Moradores do Estreito de Magalhães se irritaram com aumento no preço do combustível na região

Efe

18 de janeiro de 2011 | 19h14

SANTIAGO DO CHILE - Um acordo assinado entre o governo chileno e a Assembleia Cidadã pôs fim nesta terça-feira, 18, à crise do gás no Estreito de Magalhães após uma semana de protestos provocados pelo anúncio de uma alta de quase 17% no preço do combustível na região.

 

O anúncio foi feito pelo ministro de Minas e Energia, Laurence Golborne.
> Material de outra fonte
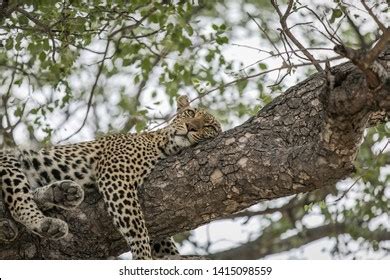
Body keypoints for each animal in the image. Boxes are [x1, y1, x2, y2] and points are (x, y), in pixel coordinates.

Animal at [0, 95, 221, 260]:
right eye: (190, 113)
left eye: (209, 127)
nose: (191, 127)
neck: (165, 146)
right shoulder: (115, 177)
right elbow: (137, 228)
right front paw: (142, 257)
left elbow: (163, 242)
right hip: (9, 159)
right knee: (19, 202)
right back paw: (47, 223)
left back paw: (61, 193)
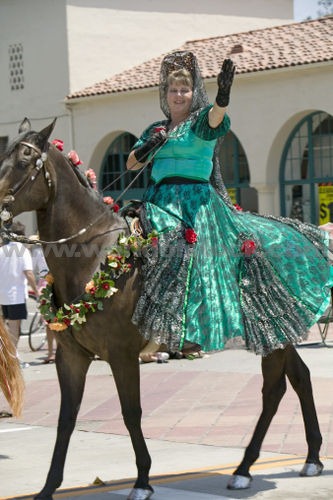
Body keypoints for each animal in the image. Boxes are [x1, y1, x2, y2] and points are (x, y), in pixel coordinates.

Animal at [0, 119, 322, 498]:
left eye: (23, 160)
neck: (94, 256)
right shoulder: (71, 356)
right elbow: (66, 419)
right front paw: (49, 487)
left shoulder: (122, 353)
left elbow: (131, 412)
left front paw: (142, 480)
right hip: (279, 334)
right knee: (299, 378)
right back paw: (307, 458)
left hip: (274, 331)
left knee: (274, 390)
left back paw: (248, 468)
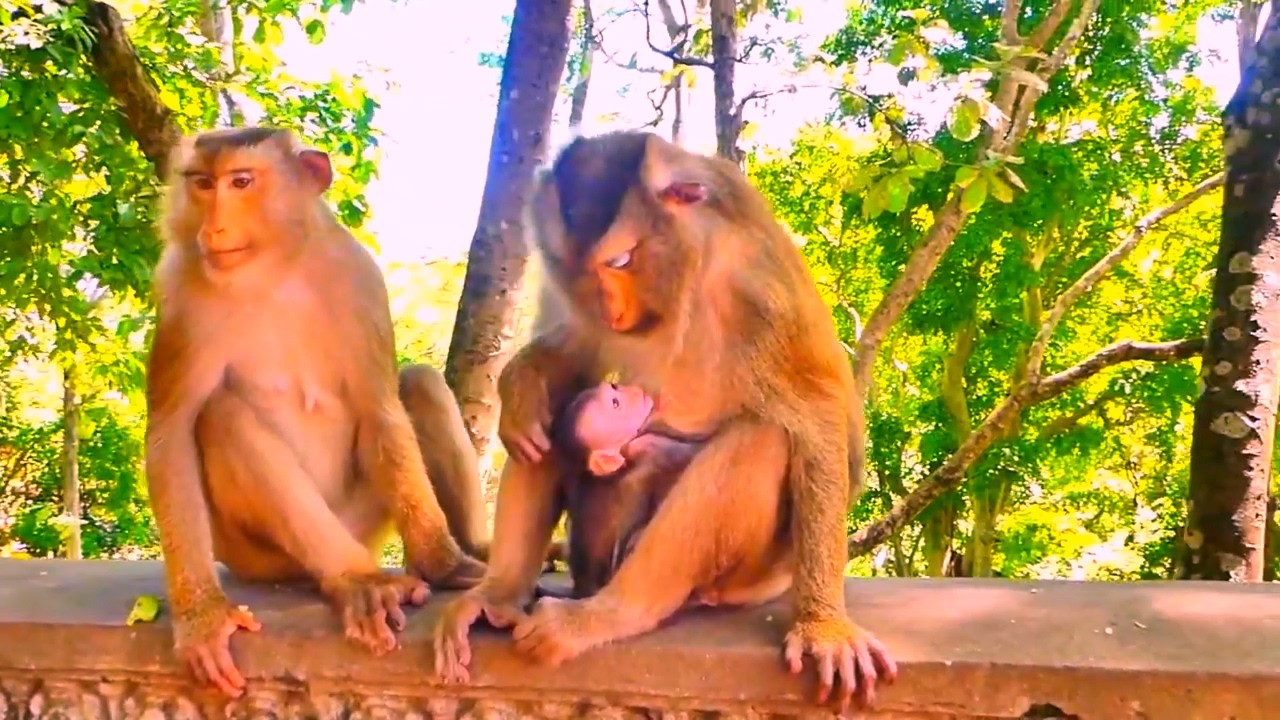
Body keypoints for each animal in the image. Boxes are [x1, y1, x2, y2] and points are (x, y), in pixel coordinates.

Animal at [146, 126, 487, 698]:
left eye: (241, 182)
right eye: (201, 183)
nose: (214, 227)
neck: (273, 271)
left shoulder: (358, 275)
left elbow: (380, 409)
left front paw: (447, 562)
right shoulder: (181, 292)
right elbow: (171, 434)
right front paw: (202, 619)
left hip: (363, 518)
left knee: (418, 383)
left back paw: (461, 556)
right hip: (261, 555)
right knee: (221, 415)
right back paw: (357, 581)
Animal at [431, 131, 897, 714]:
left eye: (621, 260)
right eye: (575, 270)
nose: (611, 309)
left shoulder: (757, 284)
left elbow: (818, 418)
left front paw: (824, 627)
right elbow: (577, 355)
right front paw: (521, 387)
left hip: (754, 575)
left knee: (761, 441)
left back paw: (613, 613)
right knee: (547, 428)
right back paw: (499, 595)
Segundo ele, foi assinado um protocolo de acordo, o que permite terminar a manifestação, e que se decidiu um reajuste de 3% a partir de 1º de fevereiro, o que será compensado com um subsídio que beneficiará 18 mil famílias vulneráveis e de setores locais.

 

O novo arcebispo de Santiago, monsenhor Ricardo Ezzati, disse aos jornalistas, após se reunir em Santiago com o presidente Sebastián Piñera, que avaliava o acordo no Estreito de Magalhães após o conflito provocado pela alta do preço do gás.

 

Por sua vez, o presidente Piñera, logo após se informar da assinatura do acordo, saiu de seu escritório no Palácio de La Moneda, sede do Executivo chileno, e declarou aos jornalistas que o que se fez na região meridional foi "pensando no melhor interesse permanente de médio e longo prazo na região de Magalhães".

 

Ao meio-dia desta terça-feira, fontes da Assembleia tinham confirmado à imprensa que as partes negociadoras estavam redigindo o documento com os acordos que permitiriam finalizar imediatamente os protestos, cerca de 2.300 quilômetros ao sul de Santiago.

 

O gás é o principal combustível de Magalhães, única região do Chile onde se produz e se entrega subsidiado a seus habitantes, que pela distância e isolamento em que vivem enfrentam um custo de vida pelo menos um terço mais caro que no resto do Chile.

 

Os habitantes de Magalhães começaram rapidamente a se mobilizar para que a região recupere a situação de normalidade, especialmente porque a zona depende bastante do turismo.